## TASK DETAILS
Your answer should hold exactly the lines from the one with "sont choisis par" through the final line of the data below, reproduced as written.

## EXCERPTED RECORDS
⁂

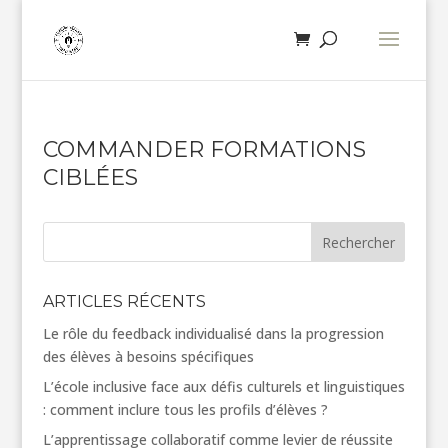
COMMANDER FORMATIONS
CIBLÉES
Rechercher
ARTICLES RÉCENTS
Le rôle du feedback individualisé dans la progression
des élèves à besoins spécifiques
L’école inclusive face aux défis culturels et linguistiques
: comment inclure tous les profils d’élèves ?
L’apprentissage collaboratif comme levier de réussite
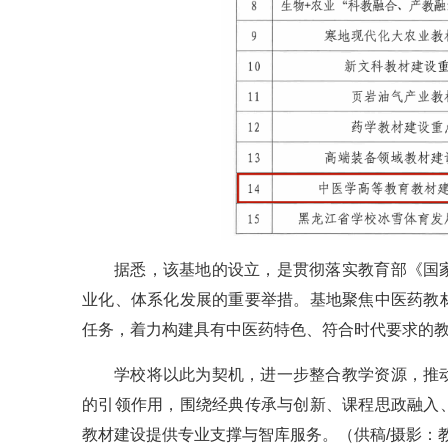
据悉，该基地的设立，是贯彻落实教育部《国
业化、体系化发展的重要举措。基地聚焦中医药教
任务，着力构建具有中医药特色、符合时代要求的
学校将以此为契机，进一步整合教学资源，推
的引领作用，围绕经典传承与创新、课程思政融入
教材建设提供专业支撑与智库服务。（供稿/摄影：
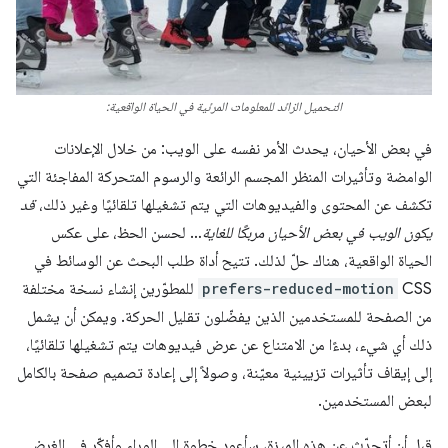
التحميل الزائد للمعلومات المرئية في الحياة الواقعية:
في بعض الأحيان، يحدث الأمر نفسه على الويب: من خلال الإعلانات
الوامضة وتأثيرات المنظر المجسم الرائعة والرسوم المتحركة المفاجئة التي
تكشف عن المحتوى والفيديوهات التي يتم تشغيلها تلقائيًا وغير ذلك،
قد
يكون الويب في بعض الأحيان مربكًا للغاية
… لحسن الحظ، على عكس
الحياة الواقعية، هناك حلّ لذلك. تتيح أداة طلب البحث عن الوسائط في
CSS
prefers-reduced-motion
للمطوّرين إنشاء نسخة مختلفة
من الصفحة للمستخدمين الذين يفضّلون تقليل الحركة. ويمكن أن يشمل
ذلك أي شيء، بدءًا من الامتناع عن عرض فيديوهات يتم تشغيلها تلقائيًا،
إلى إيقاف تأثيرات تزيينية معيّنة، وصولاً إلى إعادة تصميم صفحة بالكامل
لبعض المستخدمين.
قبل أن أتحدّث عن هذه الميزة، سأعود خطوة إلى الوراء وأفكّر في الغرض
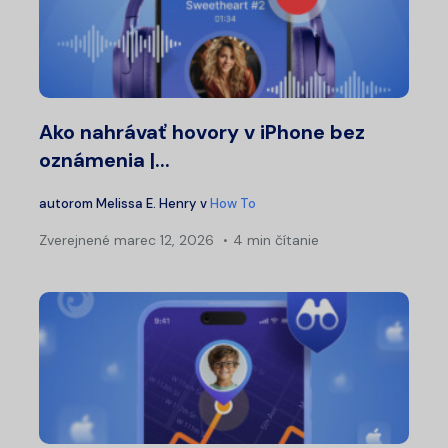
Ako nahrávať hovory v iPhone bez
oznámenia |...
autorom
Melissa E. Henry
v
How To
Zverejnené
marec 12, 2026
4 min čítanie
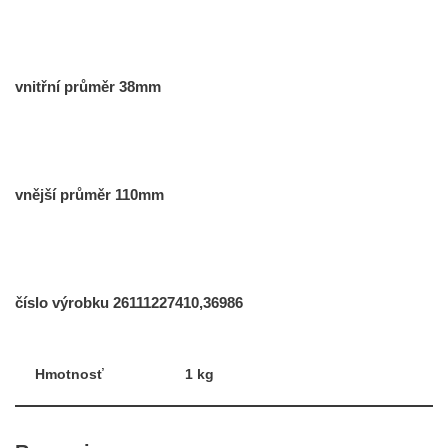
vnitřní průměr 38mm
vnější průměr 110mm
číslo výrobku 26111227410,36986
Hmotnosť
1 kg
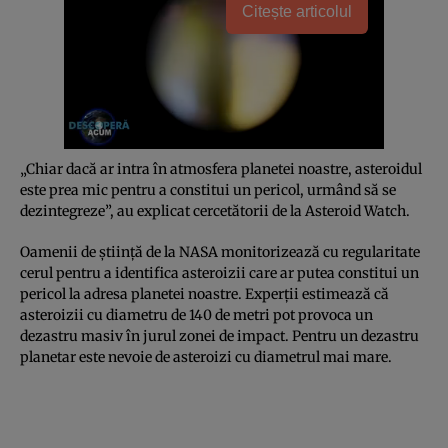
Citește articolul
„Chiar dacă ar intra în atmosfera planetei noastre, asteroidul
este prea mic pentru a constitui un pericol, urmând să se
dezintegreze”, au explicat cercetătorii de la Asteroid Watch.
Oamenii de ştiinţă de la NASA monitorizează cu regularitate
cerul pentru a identifica asteroizii care ar putea constitui un
pericol la adresa planetei noastre. Experţii estimează că
asteroizii cu diametru de 140 de metri pot provoca un
dezastru masiv în jurul zonei de impact. Pentru un dezastru
planetar este nevoie de asteroizi cu diametrul mai mare.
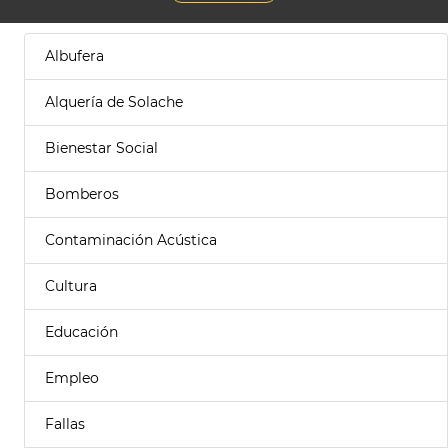
Albufera
Alquería de Solache
Bienestar Social
Bomberos
Contaminación Acústica
Cultura
Educación
Empleo
Fallas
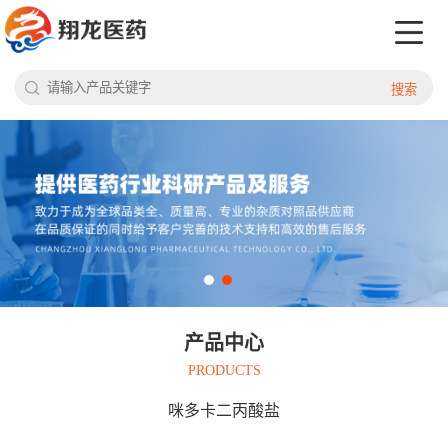
搜索
产品中心
PRODUCTS
咪多卡二丙酸盐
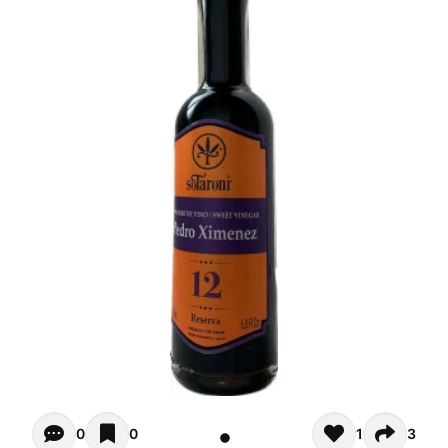
Opiniones - Pour le moment il n'y a aucun commentaires. 
0
0
1
3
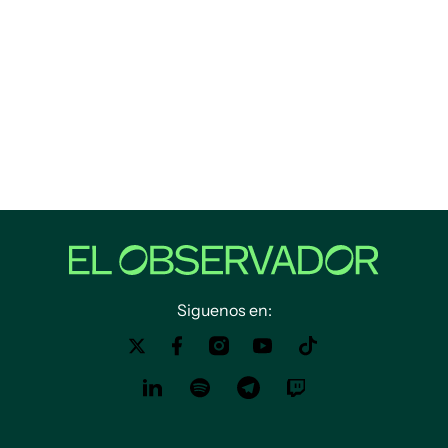
Siguenos en:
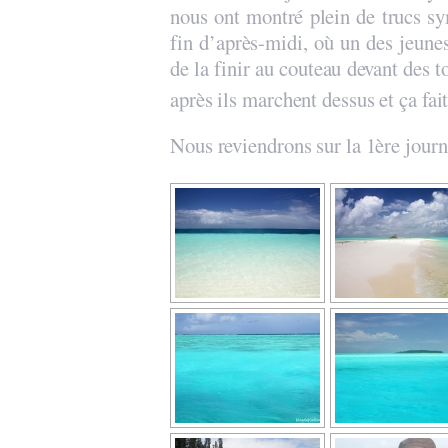
nous ont montré plein de trucs s
fin d’après-midi, où un des jeunes
de la finir au couteau devant des 
après ils marchent dessus et ça fai
Nous reviendrons sur la 1ère journ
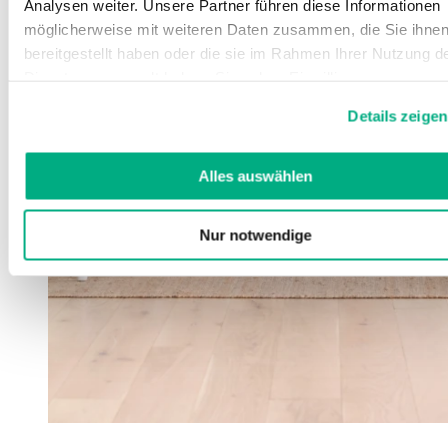
Analysen weiter. Unsere Partner führen diese Informationen
möglicherweise mit weiteren Daten zusammen, die Sie ihne
bereitgestellt haben oder die sie im Rahmen Ihrer Nutzung d
Dienste gesammelt haben. Sie geben Einwilligung zu unsere
Cookies, wenn Sie unsere Webseite weiterhin nutzen.
Details zeigen
Weitere Informationen finden Sie in
unserer
Datenschutzerklärung
und
Impressum
.
Alles auswählen
Nur notwendige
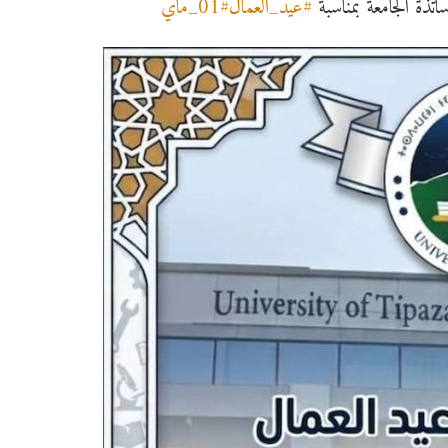
تذة الجامعة بمناسبة
#عيد_العمال
#01_ماي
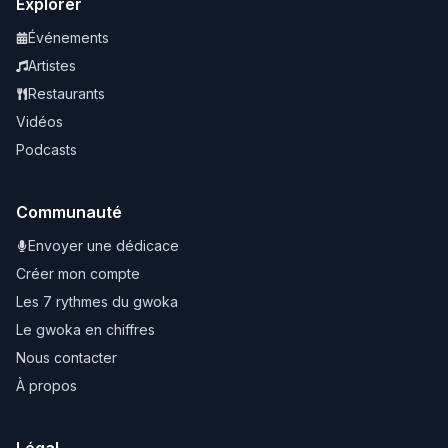
Explorer
Événements
Artistes
Restaurants
Vidéos
Podcasts
Communauté
Envoyer une dédicace
Créer mon compte
Les 7 rythmes du gwoka
Le gwoka en chiffres
Nous contacter
À propos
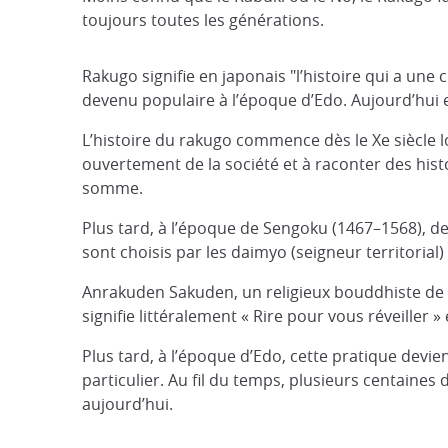
toujours toutes les générations.
Rakugo signifie en japonais "l’histoire qui a une
devenu populaire à l’époque d’Edo. Aujourd’hui 
L’histoire du rakugo commence dès le Xe siècle 
ouvertement de la société et à raconter des hist
somme.
Plus tard, à l’époque de Sengoku (1467–1568), de
sont choisis par les daimyo (seigneur territoria
Anrakuden Sakuden, un religieux bouddhiste de l’
signifie littéralement « Rire pour vous réveiller »
Plus tard, à l’époque d’Edo, cette pratique devien
particulier. Au fil du temps, plusieurs centaines
aujourd’hui.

⁂

## RESPONSE FOR THIS EXERCISE
sont choisis par les daimyo (seigneur territoria
Anrakuden Sakuden, un religieux bouddhiste de l’
signifie littéralement « Rire pour vous réveiller »
Plus tard, à l’époque d’Edo, cette pratique devien
particulier. Au fil du temps, plusieurs centaines
aujourd’hui.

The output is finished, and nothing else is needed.